I used it as a desktop for a while and it was as rock solid as any good distribution can be.

Gentoo, I moved in the last two weeks. Being sure never to look back. Installation needs more time as every thing is compiled for you...
But Gentoo does not meet nine_k's criteria since it supports systemd as an alternative init system.

http://wiki.gentoo.org/wiki/Systemd

Someone just pointed this out to me today. https://devuan.org/

Apparently they are forking debian and going to go on without systemd.

Good luck and let us know what other options you find!

EDIT: Found a list for you here:

http://without-systemd.org/wiki/index.php/Main_Page

Operating systems without systemd in the default installation

Alpine Linux

Crux

Dragora GNU/Linux Libre

Funtoo

Gentoo

Linux from Scratch

PCLinuxOS

Slackware

TTYLinux

Void Linux

The upcoming GNU Guix is a shaping up to be an interesting alternative to more normal Linux distributions. It uses dmd [1], an init system written and scripted in Scheme (GNU Guile), and Scheme for system configuration in general. It is a fork of NixOS [2], which uses systemd. What's interesting about NixOS and GNU Guix is that they implement declarative configuration management and a purely functional package manager, meaning that you should be able to reproduce your system configuration from a single configuration file like the following:

  ;; This is an operating system configuration template.

  (use-modules (gnu))

  (operating-system
    (host-name "antelope")
    (timezone "Europe/Paris")
    (locale "en_US.UTF-8")

    ;; Assuming /dev/sdX is the target hard disk, and "root" is
    ;; the label of the target root file system.
    (bootloader (grub-configuration (device "/dev/sdX")))
    (file-systems (cons (file-system
                          (device "root")
                          (title 'label)
                          (mount-point "/")
                          (type "ext4"))
                        %base-file-systems))

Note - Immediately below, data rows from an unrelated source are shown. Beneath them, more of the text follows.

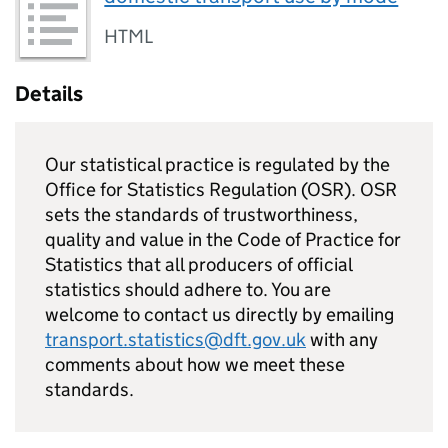
HTML
Details
Our statistical practice is regulated by the
Office for Statistics Regulation (OSR). OSR
sets the standards of trustworthiness,
quality and value in the Code of Practice for
Statistics that all producers of official
statistics should adhere to. You are
welcome to contact us directly by emailing
transport.statistics@dft.gov.uk
with any
comments about how we meet these
standards.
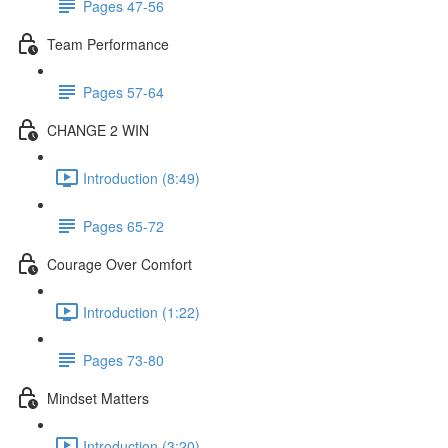
Pages 47-56
Team Performance
Pages 57-64
CHANGE 2 WIN
Introduction (8:49)
Pages 65-72
Courage Over Comfort
Introduction (1:22)
Pages 73-80
Mindset Matters
Introduction (3:20)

    ;; This is where user accounts are specified.  The "root"
    ;; account is implicit, and is initially created with the
    ;; empty password.
    (users (list (user-account
                  (name "alice")
                  (comment "Bob's sister")
                  (group "users")

                  ;; Adding the account to the "wheel" group
                  ;; makes it a sudoer.  Adding it to "audio"
                  ;; and "video" allows the user to play sound
                  ;; and access the webcam.
                  (supplementary-groups '("wheel"
                                          "audio" "video"))
                  (home-directory "/home/alice")))))

This approach pretty much removes the need for external configuration management tools like CFEngine, Puppet or Ansible.

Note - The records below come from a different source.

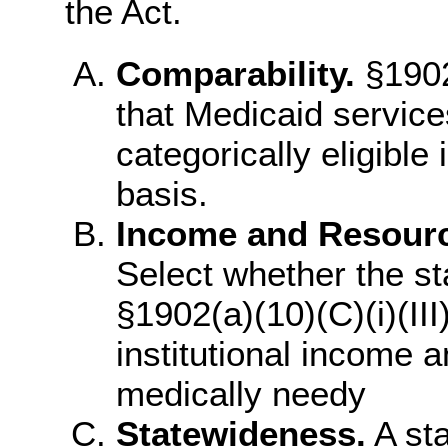
the Act.
Comparability.
§1902
that Medicaid service
categorically eligible
basis.
Income and Resource
Select whether the st
§1902(a)(10)(C)(i)(III
institutional income a
medically needy
Statewideness.
A sta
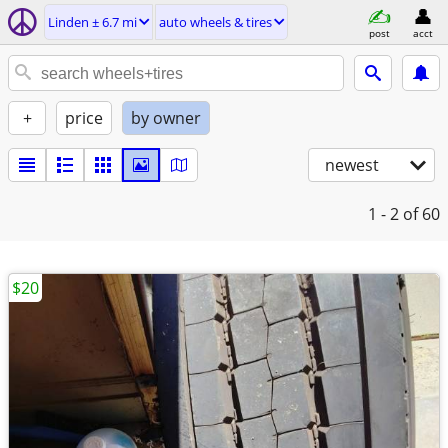
Linden ± 6.7 mi
auto wheels & tires
post
acct
+
price
by owner
newest
1 - 2
of 60
$20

I don't really mind systemd myself but I am looking forward to Guix as a more Lisp-flavored Unix. Should it succeed perhaps it could eventually become a kind of a Lisp Machine-light if enough of its userland got rewritten in Scheme.

Guix does not meet your requirement of being mature and reliable yet but you may want to keep an eye out for its stable release.

[1] https://www.gnu.org/software/dmd/

[2] http://nixos.org/

Before you do it, please ask and answer the question 'why'? what is it about systemd that makes you think that you can't use it?